Monday, 12 March 2012

Being honest with statistics

Daniel Bor's latest blog entry discusses problems with weak statistics in neuroimaging papers, but the issues raised are relevant to any area of research that relies on inferential statistics. For example, as behavioural scientists move towards collecting larger data sets, the risk of finding false-positives increases accordingly.

Statistics also play an important role in any psychology degree. Gaps in statistical knowledge quickly become apparent when students are asked to critically review other's work or carry out their own research. One wonders if these early misconceptions could contribute to poor research practices further down the line. 

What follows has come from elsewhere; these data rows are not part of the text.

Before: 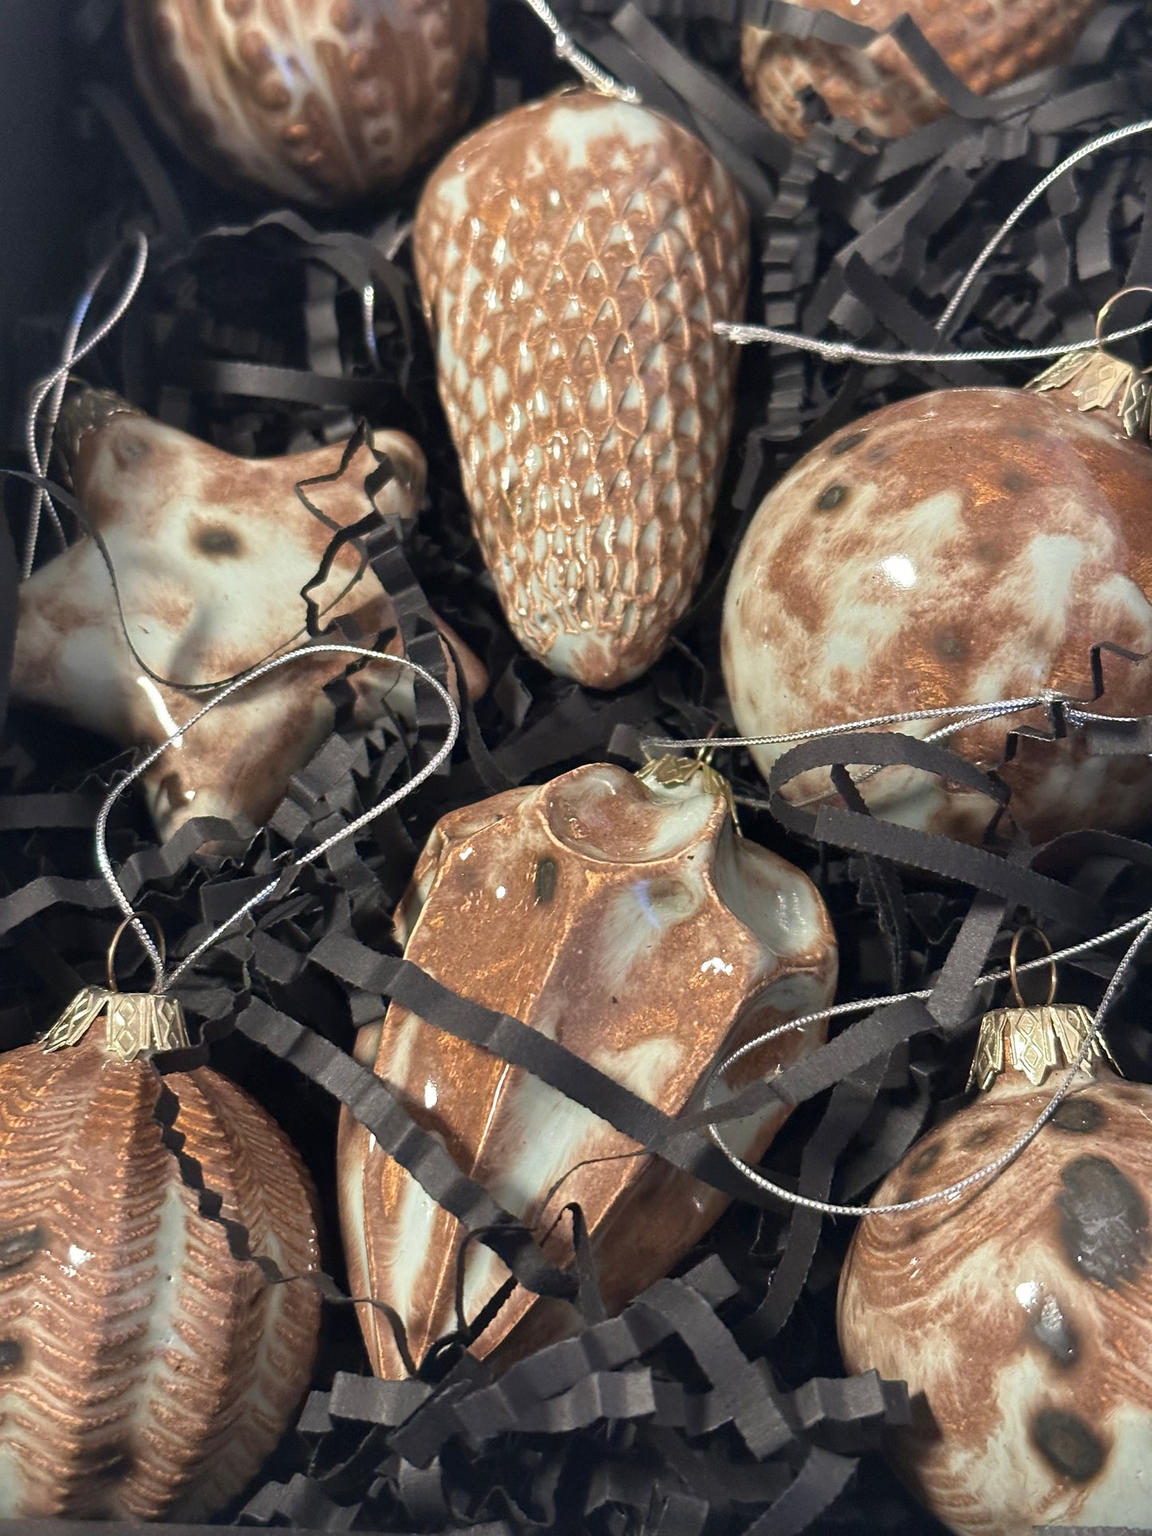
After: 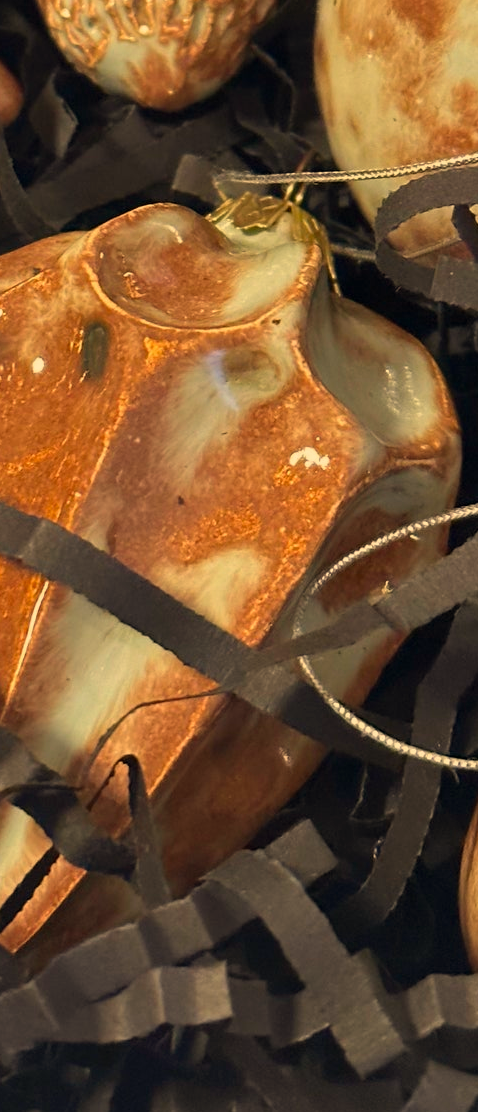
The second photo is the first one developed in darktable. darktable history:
color zones: curves: ch0 [(0, 0.425) (0.143, 0.422) (0.286, 0.42) (0.429, 0.419) (0.571, 0.419) (0.714, 0.42) (0.857, 0.422) (1, 0.425)]; ch1 [(0, 0.666) (0.143, 0.669) (0.286, 0.671) (0.429, 0.67) (0.571, 0.67) (0.714, 0.67) (0.857, 0.67) (1, 0.666)]
white balance: red 1.123, blue 0.83
crop: left 40.878%, top 39.176%, right 25.993%, bottom 3.081%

In my somewhat limited experience, psychology students generally know what numbers they need to report, but often fail to understand what goes into making those numbers a reality. This common misunderstanding can be split into three distinctive areas where undergraduates may benefit from additional support:

(a) Any introductory statistics course needs to emphasise the importance of data visualisation (like the graph below for example).

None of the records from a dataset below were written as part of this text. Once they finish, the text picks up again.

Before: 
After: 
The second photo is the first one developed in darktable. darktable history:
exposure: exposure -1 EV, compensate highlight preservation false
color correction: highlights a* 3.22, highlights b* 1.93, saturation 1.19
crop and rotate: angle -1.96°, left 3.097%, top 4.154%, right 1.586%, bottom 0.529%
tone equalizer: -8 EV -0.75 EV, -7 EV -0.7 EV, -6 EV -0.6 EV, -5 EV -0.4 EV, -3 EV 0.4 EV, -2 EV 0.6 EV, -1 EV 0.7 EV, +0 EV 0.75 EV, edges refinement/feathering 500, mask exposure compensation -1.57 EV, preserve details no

(b) Teaching needs to reinforce some of the basic mathematical principles behind inferential tests.

(c) Students need to appreciate the importance of assumptions that data must adhere to before accepting the output of any parametric test. 

I often ask students, 'Can you tell me what numbers go into calculate the value of t as part of an independent t-test?' Worryingly, many students are unable to answer this question. They are however, able to run this test in SPSS and correctly report the results.



A genuine result can only be confirmed if the assumptions of normality are met, but this is rarely mentioned in most published research. If data is not normally distributed then it must be transformed. Non-parametric tests provide a valuable alternative. My point is that if students are going to be taught the importance of data adhering to normality when using parametric statistics, then this should also be given careful consideration in published research. But I'll save that for another post

Introductory courses in statistics need to change.

There is a tendency to introduce concepts like p-values and degrees of freedom early-on without actually explaining where they come from.  Phrases like 'p is a measure of how likely the result was obtained by chance' are unhelpful. As an undergraduate, I had no idea how this was possible. A chance of what? The chance that is was raining outside? The chance that I made a mistake in the calculation? How could this p-value tell me how likely the result was down to chance when all that went into the test was my own data?

This causes many students (including myself at one point) much distress. These confusions stem from the fact that bare-bones explanations offer an incomplete picture. This builds up a sort of bleak mystique around the numbers as if they have somehow been plucked out of thin air. 

Students need to be clear what inferential tests are actually doing from the outset and this understanding will be further strengthened by the critical appraisal of others work. If these misconceptions can be ironed out quickly, then other statistical tests will become easier to digest. 

There is no point sugarcoating concepts just because they cause students to ask a lot of questions. The complete truth will make life easier in the long run, produce better research and better psychology graduates.